Es wäre klug, wenn sich die Wintersport- und Skiregionen
auf den Klimawandel einstellen und Alternativen zum Skifahren
entwickeln würden. Erholung kann auch beim Wandern,
Laufen, Schwimmen, Meditieren und an Fitnessgeräten
stattfinden. Wer keine interessanten Angebote macht, der
wird wohl kaum als Tourismusgemeinde überleben. Der
Sport mit seiner breiten Palette kann und muss dazu etwas
beitragen. Es wird höchste Zeit, dass auch im Wintertourismus
sanfte Konzepte entwickelt werden. Schneesport – alpin
oder nordisch – wird sicher an Bedeutung verlieren.
Mancher Lift und manche Loipe wird in Zukunft häufig
grün bleiben.
Fatal wäre es allerdings, wenn zur Kompensation der verlorenen Skigebiete,
noch schneesichere Höhenlagen oder gar die letzten Gletscher erschlossen
würden.

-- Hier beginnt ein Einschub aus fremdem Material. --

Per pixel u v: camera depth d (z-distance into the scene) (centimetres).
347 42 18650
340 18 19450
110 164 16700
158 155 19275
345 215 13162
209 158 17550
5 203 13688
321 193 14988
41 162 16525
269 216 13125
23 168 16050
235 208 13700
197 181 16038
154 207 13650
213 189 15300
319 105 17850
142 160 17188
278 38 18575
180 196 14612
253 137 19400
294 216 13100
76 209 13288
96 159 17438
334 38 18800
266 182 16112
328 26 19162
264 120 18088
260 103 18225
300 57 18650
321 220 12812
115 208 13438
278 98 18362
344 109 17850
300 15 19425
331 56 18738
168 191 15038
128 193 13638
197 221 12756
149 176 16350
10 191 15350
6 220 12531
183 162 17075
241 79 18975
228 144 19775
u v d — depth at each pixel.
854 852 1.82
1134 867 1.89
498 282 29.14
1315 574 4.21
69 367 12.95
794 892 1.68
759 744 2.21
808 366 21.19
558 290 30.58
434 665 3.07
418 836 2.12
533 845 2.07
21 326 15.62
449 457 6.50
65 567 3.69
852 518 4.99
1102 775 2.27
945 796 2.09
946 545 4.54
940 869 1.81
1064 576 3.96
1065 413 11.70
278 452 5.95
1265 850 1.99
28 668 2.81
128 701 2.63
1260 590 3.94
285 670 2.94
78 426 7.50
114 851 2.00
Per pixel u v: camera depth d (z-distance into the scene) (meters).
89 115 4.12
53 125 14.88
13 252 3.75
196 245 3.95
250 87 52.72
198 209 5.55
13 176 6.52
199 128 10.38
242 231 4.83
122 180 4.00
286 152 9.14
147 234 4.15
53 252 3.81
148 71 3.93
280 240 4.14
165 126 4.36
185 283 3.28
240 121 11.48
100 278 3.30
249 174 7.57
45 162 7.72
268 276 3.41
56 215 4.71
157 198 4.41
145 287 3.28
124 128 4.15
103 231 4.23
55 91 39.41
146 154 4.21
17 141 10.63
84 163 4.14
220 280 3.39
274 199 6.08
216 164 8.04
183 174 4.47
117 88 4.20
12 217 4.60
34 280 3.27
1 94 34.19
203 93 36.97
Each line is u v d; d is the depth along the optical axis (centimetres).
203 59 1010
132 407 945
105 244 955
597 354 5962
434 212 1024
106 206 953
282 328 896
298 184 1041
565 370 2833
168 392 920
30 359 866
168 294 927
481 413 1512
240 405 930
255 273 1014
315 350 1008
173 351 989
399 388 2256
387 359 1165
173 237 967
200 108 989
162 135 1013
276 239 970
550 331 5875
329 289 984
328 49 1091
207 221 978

Die weitere Verdichtung des Pistenverkehrs auf den noch verbleibenden
Pisten wäre übrigens auf Dauer weder wünschenswert noch attraktiv.
Da sich aufgrund der Trägheit des Klimasystems die
Erdatmosphäre weiter erwärmen wird, selbst wenn
wir heute sofort die Produktion aller Treibhausgase einstellen,
ist die Prognose vom Rückzug der Gletscher und der Skigebiete
keine pessimistische Schwarzmalerei. Sie ist sehr realistisch
angesichts des weltweiten Zögerns, wirkungsvoll Klimaschutzpolitik
zu betreiben.
Die Ausbreitung des Wintersports, speziell des Skisports,
wird mit dem Klimawandel zurückgehen. Die neuerdings
aus dem Boden sprießenden Skihallen – ob in Niedersachsen
oder in Dubai - werden das nicht verhindern können.